A similar correlation occurred with FIB-4 score and titers. Of those with a FIB-4 score less than 1.3, 68% had IgG greater than 200 AU/mL while those with FIB-4 greater than 2, just 44.2%, had IgG in that range (P = .002).

Safadi and colleagues measured serum IgG levels in a small group of patients (n = 140) diagnosed with NAFLD, designating 200 AU/mL as the cutoff between “good” and “excellent” responses. Only two patients fell under the “failure” category of less than 12 AU/mL.

Safadi reported that 72.7% achieved excellent response while 26.1% achieved good response. Those in the good response group were older at 61.5 ± 10.4 years vs. the excellent response group who had a mean age of 53.7 ± 13.3 years (P < .0001).

Mean serum IgG levels in the excellent group were 358 ± 10.6 AU/mL while the good group showed a mean level of 117.4 ± 51.4 AU/mL.

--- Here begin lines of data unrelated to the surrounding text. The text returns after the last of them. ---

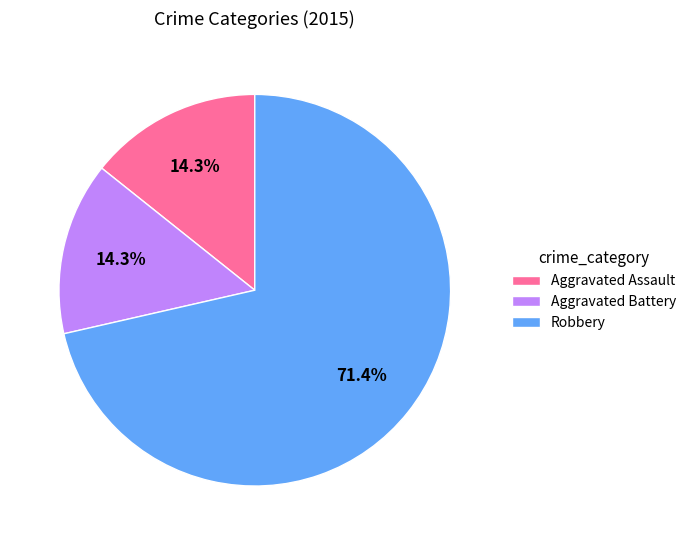

The Aggravated Assault slice represents 14% of the pie. True or false?

True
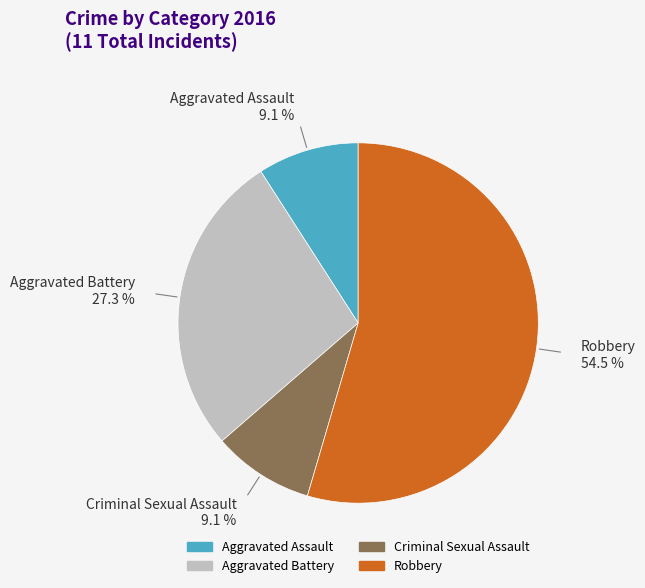

Which has a higher value, Criminal Sexual Assault or Robbery?

Robbery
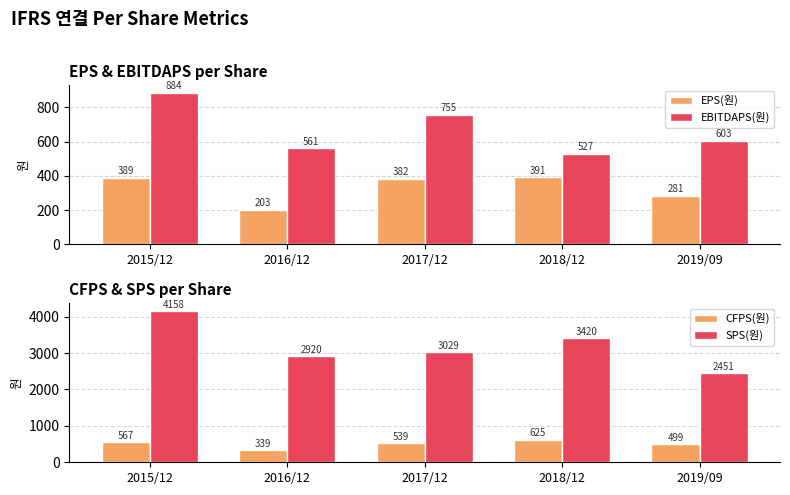

Count the number of categories in the chart.

5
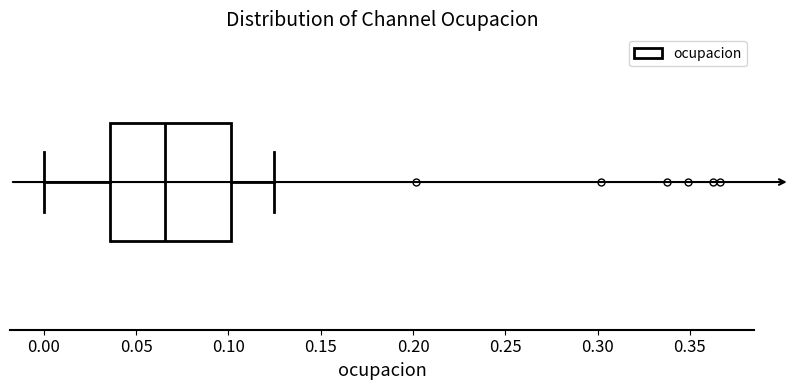

Where does the right whisker of the box end on the x-axis? The values are not printed on the chart, so give them approximately, as read against the axis.

0.125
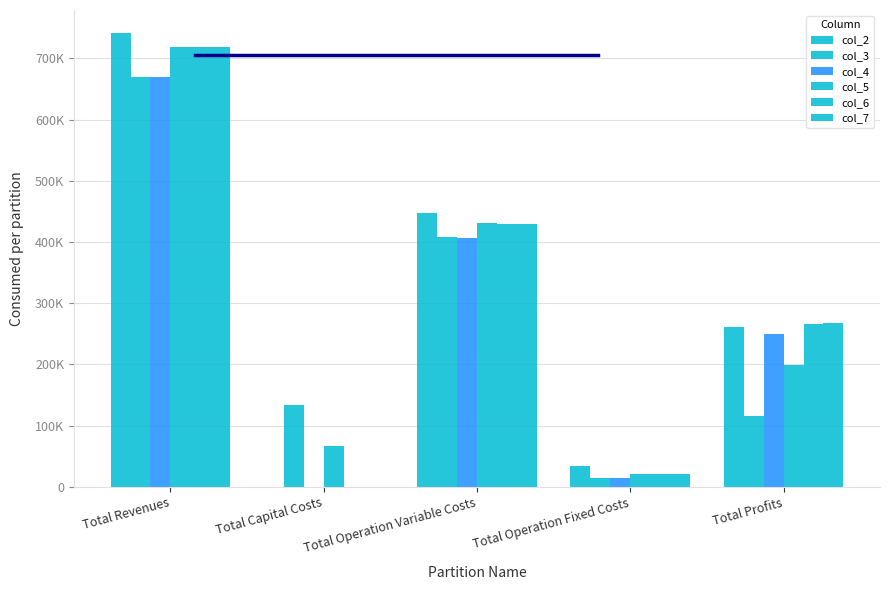

Does the chart contain stacked bars?

No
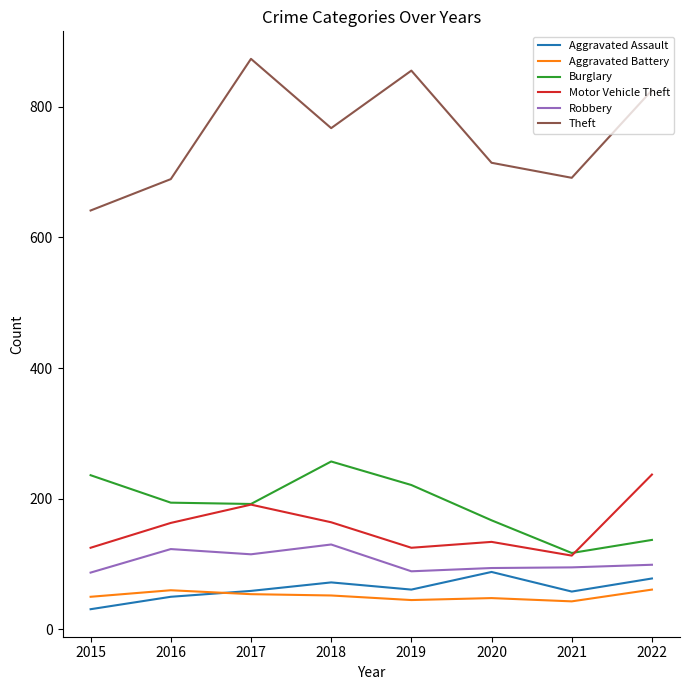

What is the maximum value shown in the chart?

873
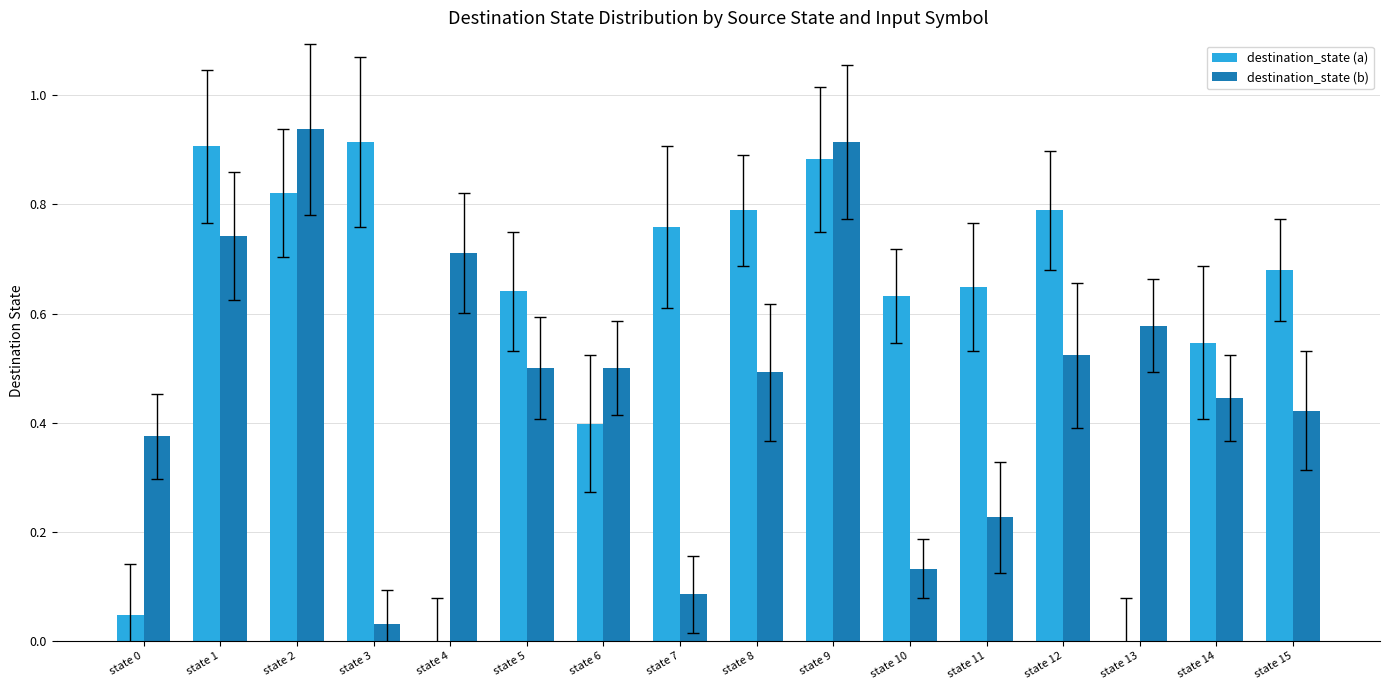

Are the bars horizontal?

No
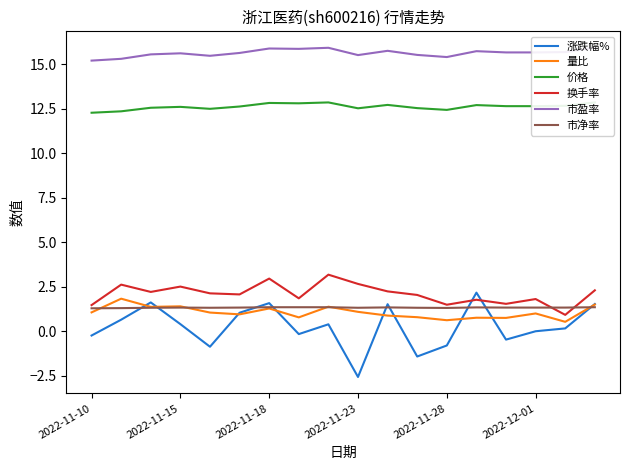

What is the approximate value of 涨跌幅% at 2022-11-28?

-0.8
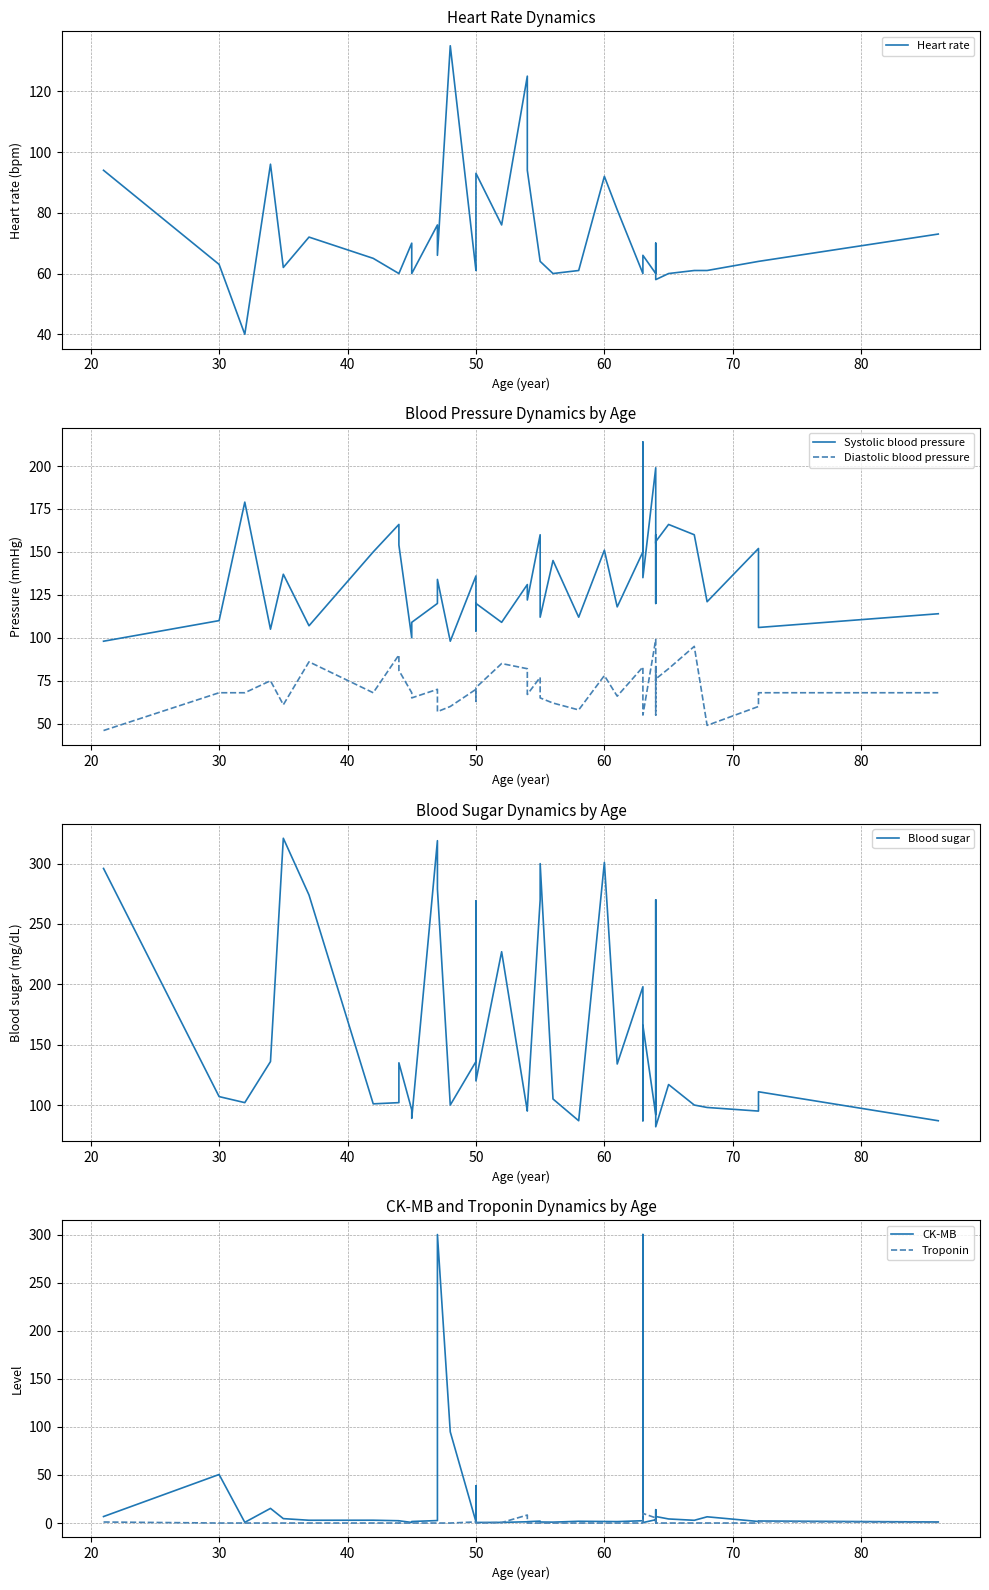

True or false: CK-MB has more than 0 points higher than both neighbors.

True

While both groups had similar BMI and sex distribution, Safadi noted that the groups showed differences in their NAFLD activity score (NAS) and NASH Clinical Research Network (CRN) fibrosis scores. Excellent responders scored 3.6 ± 1.9 on the NAS compared with 2.9 ± 1.2 in the good responders (P = .045). Investigators attributed this mainly to significant steatosis changes of 1.6 ± 0.9 vs. 1.2 ± 0.7, respectively (P = .02).

Advanced fibrosis correlated with weaker vaccine responses, with fibrosis scoring at 1.7 ± 1.1 vs. 2.2 ± 1.5 and advanced fibrosis (F3-F4) seen in 21.8% of the excellent responders vs. 39.6% of the good responders (P = .05). Similarly, in those diagnosed with NAFLD by Fibroscan (Echosens; n = 60), the fibrosis kPa was lower at 8.8 in the excellent responders group vs. 13.7 in the good responder group (P = .02).

“The bottom line says the most fibrosis, the less efficacy,” Safadi said. “All of them are showing the more fibrosis, the lower the response.”